Commenting, Welsh Conservative Shadow Local Government Minister, Sam Rowlands MS said:
“I welcome the funding settlements for councils that bares a degree of reflection to the substantial usable reserves held by some councils.
“It is worth repeating these calls as the hundreds of millions of reserves could certainly be put to better use delivering frontline services to local people.
“We were also pleased to see that our calls for fair funding for rural communities being listened to, with North Wales councils finally finding themselves in the top half of the table.”
10 of the 22 Welsh councils had usable reserves of over £100 million. Rhondda Cynon Taf council had been sitting on £207 million, according to the Labour Government’s own figures.
Councillor Andrew Morgan OBE Welsh Local Government Association Leader said:
“Local services are the bedrock of our communities which are relied on by so many every day.”
“We are very grateful to the Minister for listening to our case for investment in social care, schools, and other key services provided by local authorities. ”
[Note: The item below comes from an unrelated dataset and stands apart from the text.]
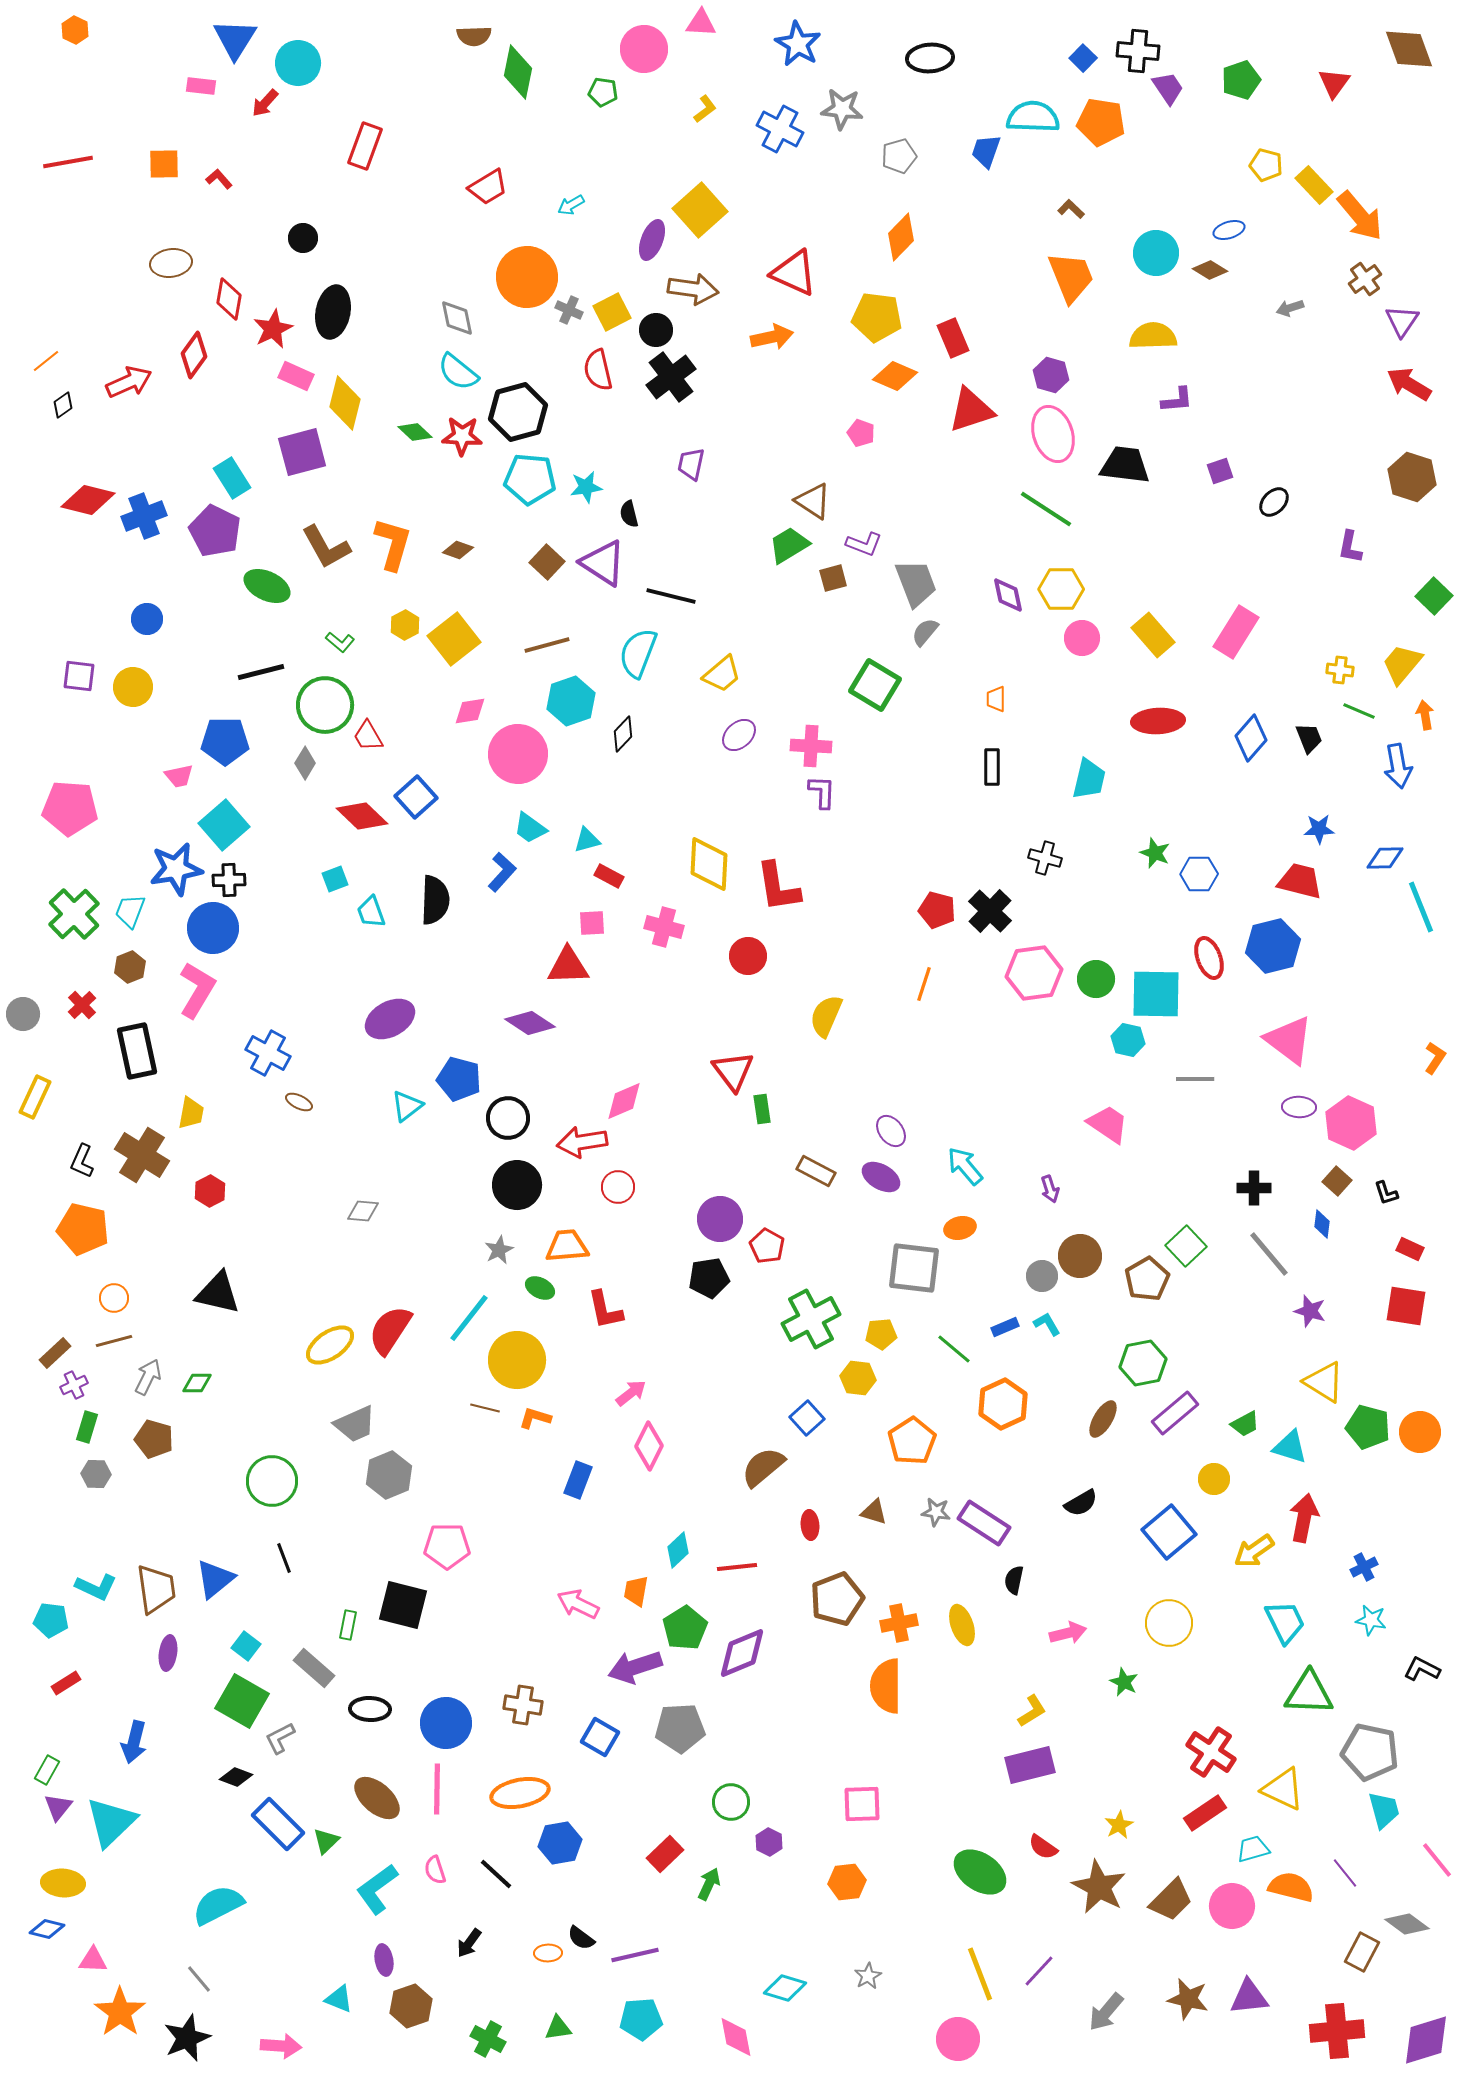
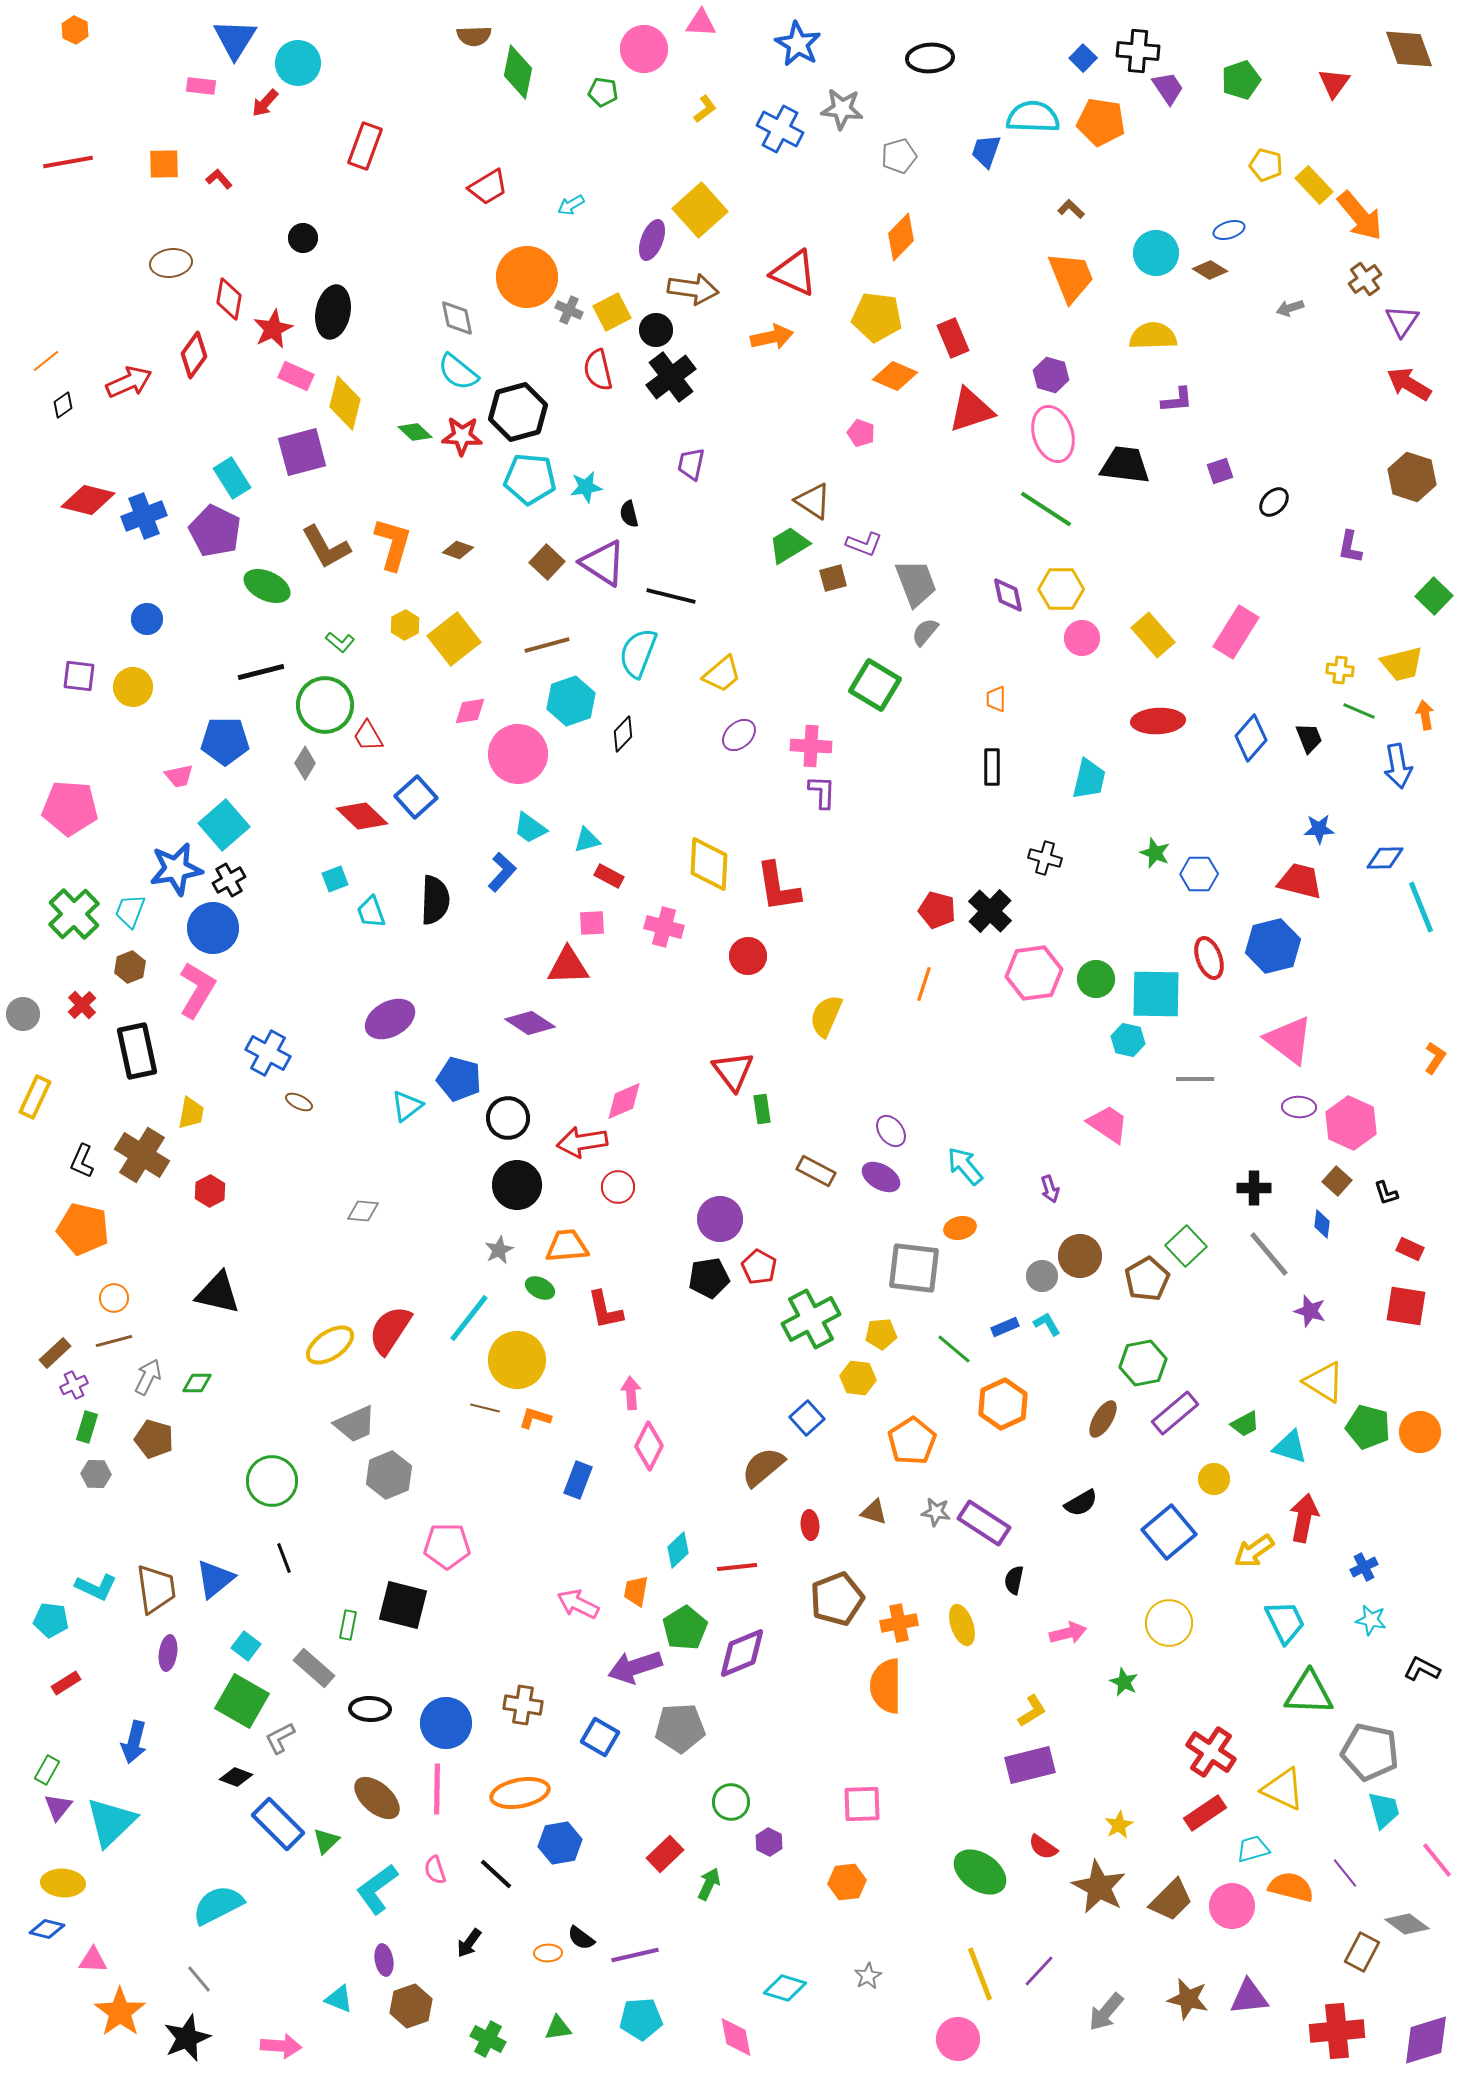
yellow trapezoid at (1402, 664): rotated 144 degrees counterclockwise
black cross at (229, 880): rotated 28 degrees counterclockwise
red pentagon at (767, 1246): moved 8 px left, 21 px down
pink arrow at (631, 1393): rotated 56 degrees counterclockwise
“We are pleased that our expectations of funding from the consequential were exceeded. However, the economic outlook remains bleak which means that councils will still have to take difficult decisions to meet spiralling budget gaps due to energy bills, inflation and pay costs.”
“This settlement covers just over half of the pressure we face in the next financial year. We will look forward to continuing the constructive engagement with Welsh Government so that we can work together to deliver for Wales.”
A 7-week consultation on the provisional settlement has opened today, which will end on 2 February 2023.